Modern insan makinelere aşırı güvenmektedir. Çünkü modernite bir makine uygarlığıdır. Tülin Bumin; “Descartes insanlığın doğal güçlere boyun eğişten, aynı-zamanda bilgelik ve güç anlamına gelen bilimin ürünü olan makine yoluyla kurtulacağına inanır” der.

 

Modern makineleşme son 300-500 yıldır başlamıştır. Elektrik ve motor son 200 yıldır vardır sâdece. Daha önce doğala uygun teknik ile üretilmiş araçlar ve âletler yâni doğal makineler vardı. Meselâ 900’lü yıllarda tıp cihazları vardı ve çeşitli ameliyatlar yapılıyordu, 1.000 sene önce çamaşır makinesi vardı ve çamaşırlar, kol ile döndürülen bir kazanda yıkanıyordu. İnsanlar bir-çok makine yapmıştı. Çinliler toprağı kazan ve süren çapa ve pulluk yapmışlardı ki bu makineler toprağı sürüp çapaladıktan sonra otomatik olarak tohumu toprağa bırakıyor ve tohumun üstünü de kapatıyordu. Yâni doğal makineler de vardı. Bu makineler insanları nesneleştirmiyordu. O hâlde yapılan makineler hem doğaya hem de insana zarar vermeyecek ve insanı ıskartaya çıkarmayacak şekilde olmalıdır. Fakat modern dünyâ bir “mühendislik ve makine uygarlığı” hâline getirilmiştir. Bu kadar çok makine arasında insan kaybolmakta ve değersizleşmektedir. Neil Postman, makinenin insanın fikirlerini bile etkilediğinden bahseder:

 

“Birisi, özel ve sınırlı bir amaç için bir makine üretir. Fakat makine bir kez yapılınca, bâzen korkuyla, genellikle rahatsızlıkla, dâima da şaşkınlıkla makinenin ‘kendi fikirleri’ olduğunu keşfederiz.
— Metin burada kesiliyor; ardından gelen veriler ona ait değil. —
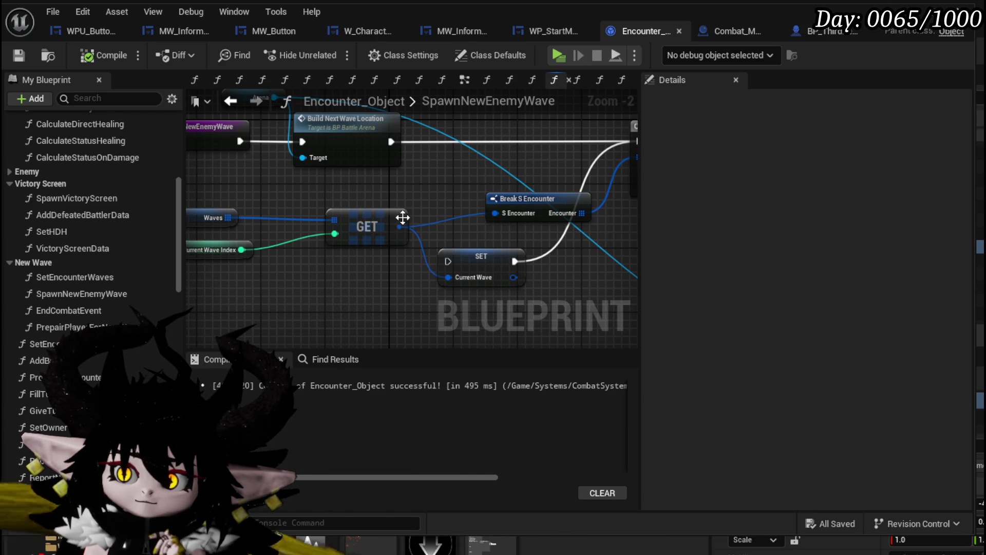
mouse_move(401, 226)
left_mouse_down()
mouse_move(274, 235)
mouse_move(2, 217)
mouse_move(527, 246)
mouse_move(482, 231)
left_mouse_up()
mouse_move(420, 225)
left_mouse_down()
mouse_move(313, 234)
mouse_move(368, 257)
left_mouse_up()
mouse_move(278, 216)
left_mouse_down()
mouse_move(401, 159)
mouse_move(408, 168)
left_mouse_up()
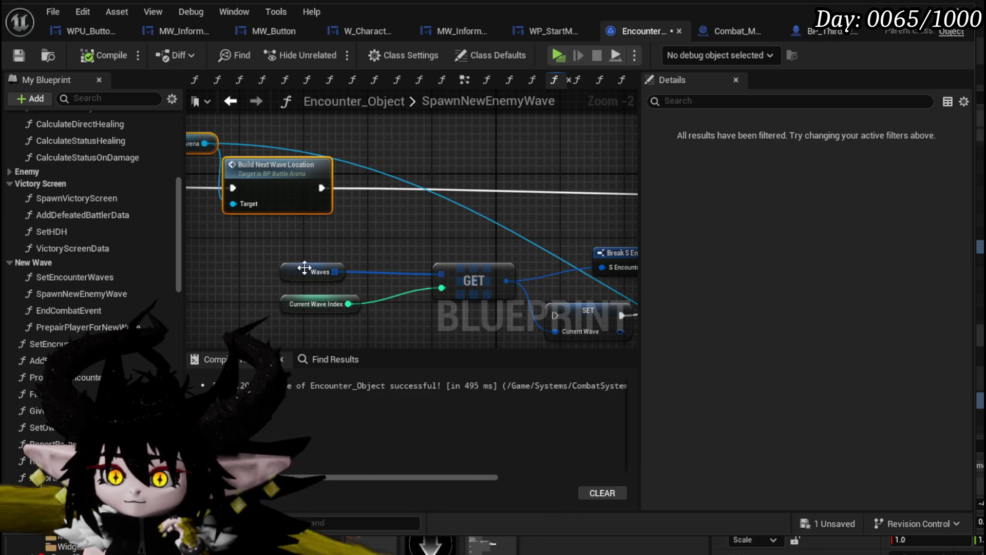
left_click(343, 252)
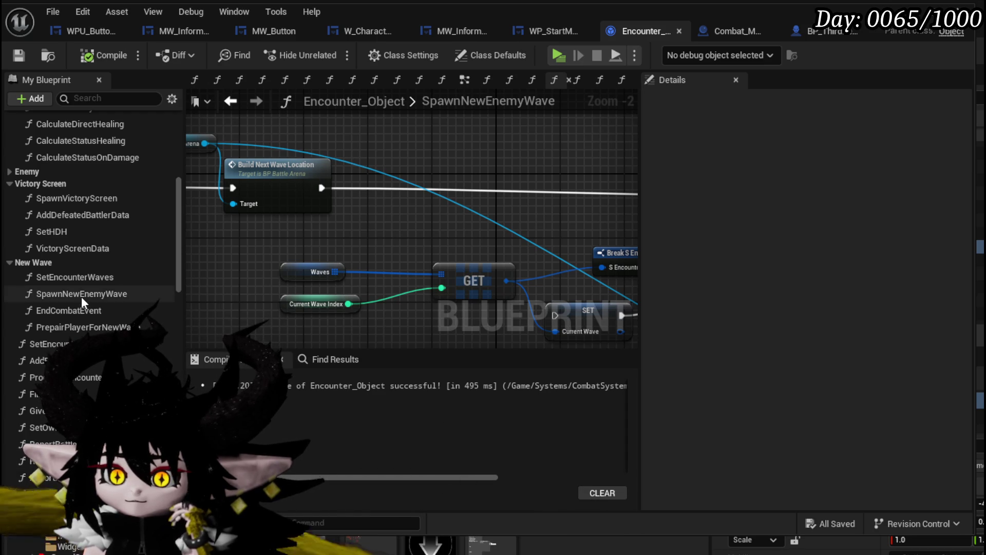
Delete the SET Current Wave node and save the Blueprint
left_click_drag(587, 299, 444, 232)
left_click(445, 242)
key("Delete")
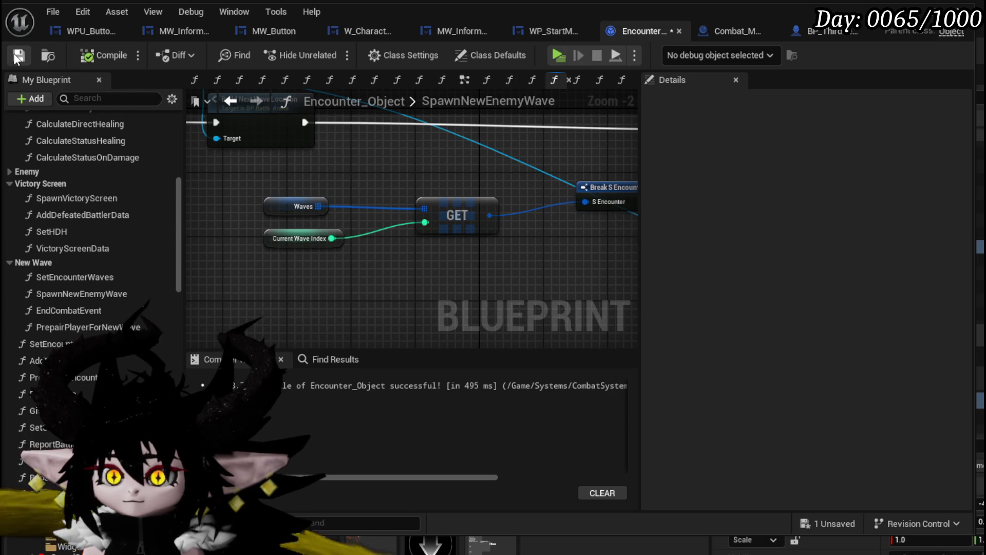
key("ctrl+s")
Tidy the Owner, Waves, GET and Break S Encounter nodes, then save again
left_click_drag(483, 176, 174, 210)
mouse_move(518, 247)
left_mouse_down()
mouse_move(269, 260)
mouse_move(326, 298)
mouse_move(370, 302)
left_mouse_up()
left_click_drag(465, 134, 465, 160)
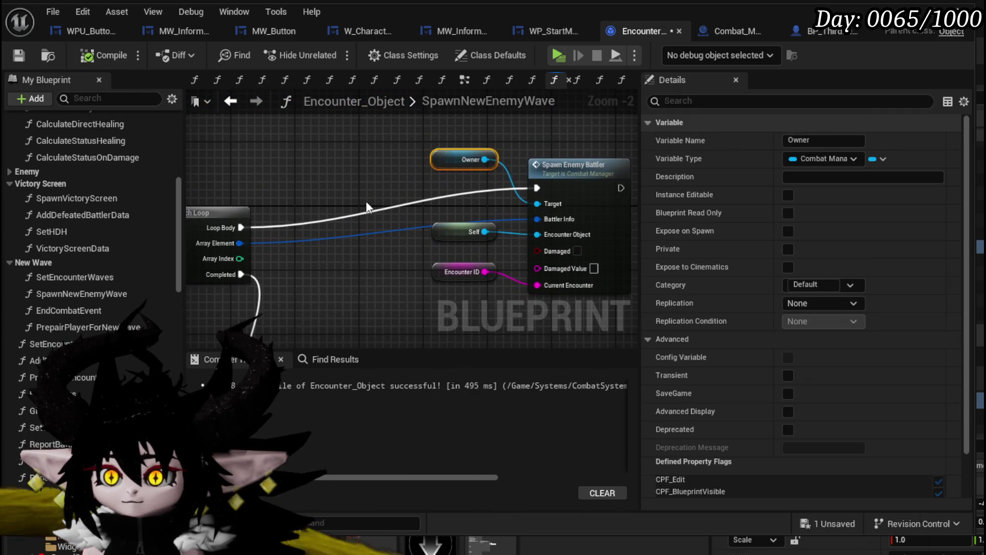
mouse_move(339, 307)
left_mouse_down()
mouse_move(375, 238)
mouse_move(524, 224)
mouse_move(317, 225)
mouse_move(458, 211)
left_mouse_up()
left_click_drag(314, 239, 594, 223)
mouse_move(221, 249)
left_mouse_down()
mouse_move(364, 205)
mouse_move(591, 181)
left_mouse_up()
Makine sâdece alışkanlıklarımızı değil, zihinsel alışkanlıklarımızı da değiştirmede oldukça güçlü etkide bulunur”.

 

Proudhon, teknolojik gelişmenin insanları makineye dönüştürdüğünü, Marx ise, teknolojik gelişmenin yabancılaşmaya yol açtığını, toplumsal çelişkileri artırdığını ve çatışmayı hızlandırdığını söyler.

 

Makineler pürüzsüz ürünler ortaya çıkarır. Çünkü modernite bir “pürüzsüzlük uygarlığı”dır. Modern insan, bir ürün ne kadar pürüzsüz ise o kadar hoşnut olmaktadır. Artık hayâtında hiç-bir pürüz istememektedir. Fakat pürüzsüz olan şey “doğal” değildir, zîrâ doğada pürüzsüz bir şey yoktur. En küçük bir pürüzde bile sıkıntıya giren modern insan, bir “pürüzsüzlük hastalığı”na yakalanmıştır ki bunun nedeni de makinelerdir.  

 

Sınır, yâni ulaşamamak, fikri ve sanatı ortaya çıkarır. Sınırsızlıkta fikir ve sanat oluşmuyor. Bu nedenle, ulaşmayı çabuklaştıran ve kolaylaştıran makineleşme, fikri ve sanatı öldürdü. Bu nedenle “sanat” adına ortaya çıkarılan şeyler saçmalıktan başka bir şey olmuyor. Sanatta el ne kadar etkili olursa, sanat da o oranda etkili ve değerli olur.

 

Makineler zanaatı bitirmiştir yada bitme noktasına getirmiştir. Böyle olunca aslında sanat da bitmiştir ve artık o eşsiz sanat ürünlerine benzer sanat eserleri yapılamamaktadır. Zîrâ modern insan her-şeyinde makineleri kullanmaktadır ve makinelerle yapılan şey ruhtan mahrûm olduğu için ruhsuz eserler ortaya çıkmıştır ve çıkmaktadır ki onların aslında ”sanat” değeri yoktur. Zâten bu nedenle de ortaya çıkan absürd şeylere post-sanatlar, sürreâl sanatlar denilmektedir. Zîrâ bakıldığında anlamsızdırlar ve insanı etkilememektedir. Bu yüzden de sanki onlarda bir derinlik varmış havası oluşturmak için, onlara derinliği varmış gibi isimler verilmektedir.

 

İnsanın nefis-merkezli aklı modern makineyi otaya çıkarmıştır. Oysa rûh-merkezli akıl, tekniği ortaya koymuş ve doğal makineleri üretmiştir. Doğal makineler rûh-merkezli olan ve burâm-burâm rûh içerirken, nefis-merkezli olan makineler ruhsuzluktan dolayı insanı sapkınlığa itmekte ve götürmektedir. Modern insanın sapmasına neden olan gizli etken budur.

 

Dünyâ modernler tarafından kendi-kendine işleyen bir makine gibi görülmektedir. Bu düşünce Deizm’e ve oradan da ateizme kapı aralamış ve kapıyı ardına kadar açmıştır. Makineleşmenin çoğalmasıyla birlikte Deizm’in ve Ateizm’in çoğalmasının nedeni de budur. En sonunda insanın da aslında bir makine olduğu, bu makinenin işleyişini bildikten sonra onun da geliştirilebileceğini ve sayborg hâline getirilebileceğini, en sonunda yapay zekâ ile tanrılaştırılabileceğine inananlar ortaya çıkmıştır. İnsandaki bilincin bile alsında makine-beden işleyişinin bir sonucu olduğunu düşünmektedirler.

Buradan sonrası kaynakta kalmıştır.